I’d like to keep the film look as close to the original as possible (color correction aside), but I’m struggling to find the appropriate codec or setting to do so.
So far I think I want to use DNxHR HQX 12-bit for storing a “Master” copy of a film. It looks pretty much indistinguishable from what I’m seeing in DaVinci, but it’s also incredibly huge, so nothing I can just hand out to anyone.
For “delivery” the natural choice seems to be H.265 or H.264, but the compression really wants to get rid of the film grain, so the original grain becomes slightly blotchy. It does look a little bit like noise reduction, which I’d be okay with if it didn’t also reduce the sharpness of the film.
I’d like to figure out how I can avoid that - either through a more suitable codec or through different settings - as long as the film itself stays mostly untouched. It’s probably less of a problem if you prefer to make the film look more “contemporary” with de-noising and upscaling etc.
I think you can see the difference even with the (also compressed) upload.
^ H.264 (Using Handbrake: Quality 20, 10bit, Tune: Grain*)
No idea what happened to the vignette!
(*) With “Tune: Grain” it’s already better than without, but maybe there are a few more tips/tricks around.
haha. I guess it’s all relative. We did a project last summer that was 27TB - 16bit DPX because it’s what the client wanted.

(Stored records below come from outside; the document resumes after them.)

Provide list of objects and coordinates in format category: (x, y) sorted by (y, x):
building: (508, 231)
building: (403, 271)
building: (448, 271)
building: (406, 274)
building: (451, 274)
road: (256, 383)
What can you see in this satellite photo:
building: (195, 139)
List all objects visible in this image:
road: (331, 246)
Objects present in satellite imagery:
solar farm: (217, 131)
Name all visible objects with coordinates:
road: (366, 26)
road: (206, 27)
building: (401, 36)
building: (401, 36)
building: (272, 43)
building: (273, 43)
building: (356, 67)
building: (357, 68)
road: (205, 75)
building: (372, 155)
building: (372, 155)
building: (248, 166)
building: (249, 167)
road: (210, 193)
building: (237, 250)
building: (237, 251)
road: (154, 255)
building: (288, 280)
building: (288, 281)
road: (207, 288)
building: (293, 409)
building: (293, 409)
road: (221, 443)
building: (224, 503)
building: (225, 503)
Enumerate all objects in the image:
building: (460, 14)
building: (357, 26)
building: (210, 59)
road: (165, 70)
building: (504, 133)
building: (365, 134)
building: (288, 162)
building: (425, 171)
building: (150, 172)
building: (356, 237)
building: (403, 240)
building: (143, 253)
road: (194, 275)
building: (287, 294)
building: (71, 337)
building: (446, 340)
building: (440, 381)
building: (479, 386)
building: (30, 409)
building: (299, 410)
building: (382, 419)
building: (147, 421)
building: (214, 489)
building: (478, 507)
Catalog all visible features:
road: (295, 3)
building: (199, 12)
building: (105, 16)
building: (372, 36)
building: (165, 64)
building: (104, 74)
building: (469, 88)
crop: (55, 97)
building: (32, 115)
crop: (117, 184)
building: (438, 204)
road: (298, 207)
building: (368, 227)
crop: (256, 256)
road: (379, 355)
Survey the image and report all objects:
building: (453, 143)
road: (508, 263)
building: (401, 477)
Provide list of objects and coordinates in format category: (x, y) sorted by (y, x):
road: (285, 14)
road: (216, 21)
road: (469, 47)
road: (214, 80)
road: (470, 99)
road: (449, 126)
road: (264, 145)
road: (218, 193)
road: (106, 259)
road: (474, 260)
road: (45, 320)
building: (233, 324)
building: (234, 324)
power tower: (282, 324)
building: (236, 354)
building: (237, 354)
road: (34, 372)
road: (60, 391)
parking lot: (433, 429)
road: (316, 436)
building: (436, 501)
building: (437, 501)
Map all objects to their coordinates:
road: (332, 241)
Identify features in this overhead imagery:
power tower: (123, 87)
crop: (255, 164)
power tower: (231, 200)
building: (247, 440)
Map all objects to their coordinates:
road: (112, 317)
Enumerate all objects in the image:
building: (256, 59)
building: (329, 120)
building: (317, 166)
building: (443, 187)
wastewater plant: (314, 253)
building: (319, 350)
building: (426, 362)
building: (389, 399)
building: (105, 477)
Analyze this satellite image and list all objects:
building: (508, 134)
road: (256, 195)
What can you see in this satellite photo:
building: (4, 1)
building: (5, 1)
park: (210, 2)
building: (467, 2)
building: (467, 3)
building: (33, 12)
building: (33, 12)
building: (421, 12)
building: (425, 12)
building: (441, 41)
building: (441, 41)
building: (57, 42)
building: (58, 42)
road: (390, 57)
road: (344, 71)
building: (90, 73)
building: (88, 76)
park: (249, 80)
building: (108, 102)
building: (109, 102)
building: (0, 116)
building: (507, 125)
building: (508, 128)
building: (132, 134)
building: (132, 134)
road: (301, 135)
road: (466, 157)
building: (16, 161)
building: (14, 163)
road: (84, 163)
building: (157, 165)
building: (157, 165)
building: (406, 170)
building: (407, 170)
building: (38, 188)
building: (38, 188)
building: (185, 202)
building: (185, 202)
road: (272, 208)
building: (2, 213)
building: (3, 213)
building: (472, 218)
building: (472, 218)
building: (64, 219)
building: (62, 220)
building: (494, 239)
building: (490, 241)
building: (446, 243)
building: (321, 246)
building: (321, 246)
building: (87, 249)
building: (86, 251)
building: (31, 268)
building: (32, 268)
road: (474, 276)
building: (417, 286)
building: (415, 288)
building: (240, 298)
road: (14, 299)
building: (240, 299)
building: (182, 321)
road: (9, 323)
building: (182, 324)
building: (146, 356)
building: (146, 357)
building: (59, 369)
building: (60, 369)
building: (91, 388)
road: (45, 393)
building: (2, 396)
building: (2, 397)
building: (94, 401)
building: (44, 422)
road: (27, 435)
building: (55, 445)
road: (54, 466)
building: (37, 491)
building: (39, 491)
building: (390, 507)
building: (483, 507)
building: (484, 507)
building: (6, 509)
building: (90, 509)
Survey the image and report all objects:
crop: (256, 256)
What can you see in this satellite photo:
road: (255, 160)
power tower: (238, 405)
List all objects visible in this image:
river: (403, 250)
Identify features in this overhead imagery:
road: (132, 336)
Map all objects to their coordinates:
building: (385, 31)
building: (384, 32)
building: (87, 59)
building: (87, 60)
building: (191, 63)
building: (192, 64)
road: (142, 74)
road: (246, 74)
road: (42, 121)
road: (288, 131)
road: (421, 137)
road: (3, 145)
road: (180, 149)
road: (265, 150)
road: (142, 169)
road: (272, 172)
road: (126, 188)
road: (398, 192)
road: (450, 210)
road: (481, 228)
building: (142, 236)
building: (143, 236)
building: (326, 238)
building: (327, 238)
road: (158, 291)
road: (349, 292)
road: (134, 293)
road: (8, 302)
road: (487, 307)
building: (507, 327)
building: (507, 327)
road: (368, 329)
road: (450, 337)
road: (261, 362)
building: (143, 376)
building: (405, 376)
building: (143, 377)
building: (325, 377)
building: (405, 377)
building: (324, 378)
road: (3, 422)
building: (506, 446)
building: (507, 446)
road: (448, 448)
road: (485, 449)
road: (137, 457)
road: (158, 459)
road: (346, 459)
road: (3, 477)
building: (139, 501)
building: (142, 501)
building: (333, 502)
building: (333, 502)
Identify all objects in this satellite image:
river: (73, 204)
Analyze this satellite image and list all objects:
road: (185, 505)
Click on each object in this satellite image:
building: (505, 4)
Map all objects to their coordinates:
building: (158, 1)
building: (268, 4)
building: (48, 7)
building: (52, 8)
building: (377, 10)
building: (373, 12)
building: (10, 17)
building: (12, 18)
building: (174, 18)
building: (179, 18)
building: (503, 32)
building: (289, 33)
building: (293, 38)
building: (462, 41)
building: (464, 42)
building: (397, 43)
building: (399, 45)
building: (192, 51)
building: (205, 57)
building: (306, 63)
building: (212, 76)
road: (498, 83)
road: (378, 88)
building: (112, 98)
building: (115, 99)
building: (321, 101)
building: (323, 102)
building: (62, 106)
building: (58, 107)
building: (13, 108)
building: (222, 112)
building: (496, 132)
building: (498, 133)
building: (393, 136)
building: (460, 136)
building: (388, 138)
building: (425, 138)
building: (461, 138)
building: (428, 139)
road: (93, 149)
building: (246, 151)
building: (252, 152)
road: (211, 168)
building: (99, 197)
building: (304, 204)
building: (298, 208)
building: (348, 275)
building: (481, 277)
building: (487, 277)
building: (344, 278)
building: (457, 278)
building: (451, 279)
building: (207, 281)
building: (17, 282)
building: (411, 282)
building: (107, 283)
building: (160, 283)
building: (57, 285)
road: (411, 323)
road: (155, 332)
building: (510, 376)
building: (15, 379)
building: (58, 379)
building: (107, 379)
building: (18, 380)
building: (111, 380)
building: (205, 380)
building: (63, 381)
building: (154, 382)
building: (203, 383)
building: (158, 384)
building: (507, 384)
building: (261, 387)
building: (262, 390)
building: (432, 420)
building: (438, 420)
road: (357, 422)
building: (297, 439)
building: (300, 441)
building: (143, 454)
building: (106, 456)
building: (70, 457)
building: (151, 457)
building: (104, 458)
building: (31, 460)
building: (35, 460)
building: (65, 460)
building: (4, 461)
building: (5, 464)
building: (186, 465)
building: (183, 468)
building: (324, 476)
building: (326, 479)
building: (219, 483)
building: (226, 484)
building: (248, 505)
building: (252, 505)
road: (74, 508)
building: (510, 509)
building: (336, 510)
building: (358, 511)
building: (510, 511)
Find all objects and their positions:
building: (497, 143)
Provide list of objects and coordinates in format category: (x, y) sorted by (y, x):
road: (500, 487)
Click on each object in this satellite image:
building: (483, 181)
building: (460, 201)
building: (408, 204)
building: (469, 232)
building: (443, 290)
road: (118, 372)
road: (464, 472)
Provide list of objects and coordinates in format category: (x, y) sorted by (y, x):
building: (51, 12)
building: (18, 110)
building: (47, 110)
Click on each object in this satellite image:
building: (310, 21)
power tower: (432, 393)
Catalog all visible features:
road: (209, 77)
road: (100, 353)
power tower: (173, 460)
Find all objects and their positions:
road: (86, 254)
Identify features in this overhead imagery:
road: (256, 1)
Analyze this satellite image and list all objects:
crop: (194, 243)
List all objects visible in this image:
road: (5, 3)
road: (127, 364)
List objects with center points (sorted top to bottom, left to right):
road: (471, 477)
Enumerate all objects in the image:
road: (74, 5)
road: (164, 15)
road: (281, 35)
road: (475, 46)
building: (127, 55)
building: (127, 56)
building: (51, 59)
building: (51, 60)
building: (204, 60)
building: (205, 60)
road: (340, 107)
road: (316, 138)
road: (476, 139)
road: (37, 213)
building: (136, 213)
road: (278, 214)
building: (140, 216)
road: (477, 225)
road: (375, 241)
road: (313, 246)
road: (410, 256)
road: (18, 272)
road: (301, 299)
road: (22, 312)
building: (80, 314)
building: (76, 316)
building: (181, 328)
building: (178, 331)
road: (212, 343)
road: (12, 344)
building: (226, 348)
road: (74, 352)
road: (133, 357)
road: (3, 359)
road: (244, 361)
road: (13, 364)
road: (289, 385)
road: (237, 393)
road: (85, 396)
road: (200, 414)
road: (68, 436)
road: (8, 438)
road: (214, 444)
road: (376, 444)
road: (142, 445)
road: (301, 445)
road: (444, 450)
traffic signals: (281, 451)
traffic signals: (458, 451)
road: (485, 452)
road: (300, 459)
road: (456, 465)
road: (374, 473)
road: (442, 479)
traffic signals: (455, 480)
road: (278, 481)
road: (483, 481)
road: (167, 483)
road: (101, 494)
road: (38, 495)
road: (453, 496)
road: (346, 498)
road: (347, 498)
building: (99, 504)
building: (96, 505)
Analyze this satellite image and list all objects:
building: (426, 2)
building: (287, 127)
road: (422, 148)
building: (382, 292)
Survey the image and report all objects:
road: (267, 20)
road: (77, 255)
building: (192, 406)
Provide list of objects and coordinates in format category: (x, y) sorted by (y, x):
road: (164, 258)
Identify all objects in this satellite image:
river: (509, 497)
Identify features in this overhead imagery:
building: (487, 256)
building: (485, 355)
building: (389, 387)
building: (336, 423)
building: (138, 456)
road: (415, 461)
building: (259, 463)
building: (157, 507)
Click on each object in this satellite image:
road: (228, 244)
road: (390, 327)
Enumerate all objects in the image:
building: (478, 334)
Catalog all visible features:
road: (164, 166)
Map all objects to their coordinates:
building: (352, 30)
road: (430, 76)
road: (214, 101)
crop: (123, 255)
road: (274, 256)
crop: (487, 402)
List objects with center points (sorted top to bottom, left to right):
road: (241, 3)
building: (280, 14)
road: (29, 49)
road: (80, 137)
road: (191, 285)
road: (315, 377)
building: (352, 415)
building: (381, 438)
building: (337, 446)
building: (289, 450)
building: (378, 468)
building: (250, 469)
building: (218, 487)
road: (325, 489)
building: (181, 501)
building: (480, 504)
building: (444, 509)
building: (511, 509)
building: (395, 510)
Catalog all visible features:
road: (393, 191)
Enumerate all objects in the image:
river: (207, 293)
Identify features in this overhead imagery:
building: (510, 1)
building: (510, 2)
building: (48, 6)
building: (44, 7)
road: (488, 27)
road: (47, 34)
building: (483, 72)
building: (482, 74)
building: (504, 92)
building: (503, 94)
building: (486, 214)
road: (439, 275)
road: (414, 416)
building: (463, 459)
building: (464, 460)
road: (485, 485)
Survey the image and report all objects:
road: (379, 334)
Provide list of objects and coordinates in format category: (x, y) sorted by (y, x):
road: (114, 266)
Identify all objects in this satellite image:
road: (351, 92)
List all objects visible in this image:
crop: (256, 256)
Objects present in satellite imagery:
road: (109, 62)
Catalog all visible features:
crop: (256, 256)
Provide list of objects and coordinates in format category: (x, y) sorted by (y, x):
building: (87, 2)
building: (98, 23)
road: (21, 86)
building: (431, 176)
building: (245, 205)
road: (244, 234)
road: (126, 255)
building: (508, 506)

If you’re on a Mac, ProRes 4444 is a good bet. If you’re on Windows, DNX is your closest equivalent - it’s effectively uncompressed in terms of image quality but it does have light compression - for ProRes, about 6x. For the output formats you’re talking about, like H264 it’s typically more like 20-30x compression, which is going to eliminate a lot of high frequency information and smooth out randomness (grain) in order to achieve those numbers.
If you’re outputting to HD from Resolve, 20mbps H264 is similar to what you’d get on a Blu-ray. That said, you have to watch out a little because resolve does MP4/H264 encoding differently depending on the platform - Mac, Windows, or Linux.
We decided for Sasquatch (update coming soon, I hope), to capture everything to EXR Half-float. It’s huge, and we’re working with 16bit images at 14k x 10k pixels. But it’s built into OpenCV, where we’re doing all our image processing anyway so we get that for free. It opens up in Resolve or Phoenix, which we can use to export it out to a saner format for day to day work.
I’m on Windows, so no ProRes for me.
Video editing has always only been a hobby thing for me, so I can’t properly dispute what I’m suggesting here, but after a bunch of encoding tests I’ve found these settings to come very close to the look of the source material:
4.2.2 subsampling seems to have the biggest impact. Unfortunately I need MPV player to properly decode this format, but the player is portable, so it’s not too impractical.
Screenshot is from “Handbrake”.
ProRes works on Windows. there are several ways to go about this:
Quicktime for Windows gets you the ability to play it back in any quicktime-aware application (ignore the dire warnings about security updates - those apply to the Quicktime player application, which is only one part. The underlying quicktime engine is available to apps that support it, and there aren’t security issues there).
DaVinci Resolve can play, but not write to ProRes files. Adobe Premiere on Windows can read or write ProRes. And ffmpeg can make ProRes files as well.
You’re always going to be better off working with a less compressed format that’s not using inter-frame compression (most, but not all, MPEG variants do this, though under the hood, ProRes is a very high bit rate MPEG file format). It will also give you 4:4:4 color sampling. On a practical level, you don’t necessarily need this, but when dealing with things like faded film every little bit counts.
For DaVinci Resolve, there is a program called Voukoder ( https://www.voukoder.org/) that lets you code in Proress and many other formats easily from the Resolve Deliver page.
This programme used to be free, but since December 2024 you have had to buy a licence for $69.
From what I’ve read, DNxHR HQX is comparable to ProRes, and I think I don’t need to switch - I’m only scanning family films.
However, something just occured to me (and you seem to know what you’re doing, as opposed to me just following instructions…): In DaVinci I’m making a color space transform to Rec709 on the “Timeline” node since my display only supports sRGB. When rendering for DNxHR HQX @12-bit , do I ‘lose’ all the color information that goes beyond sRGB/Rec709 (and that the PiHQ camera might have captured - I’m not sure about the biggest color space it potentially covers)? Or is that just the “displayed” or interpreted color space and all the rest of the data would still be there in case I get a better display at some point?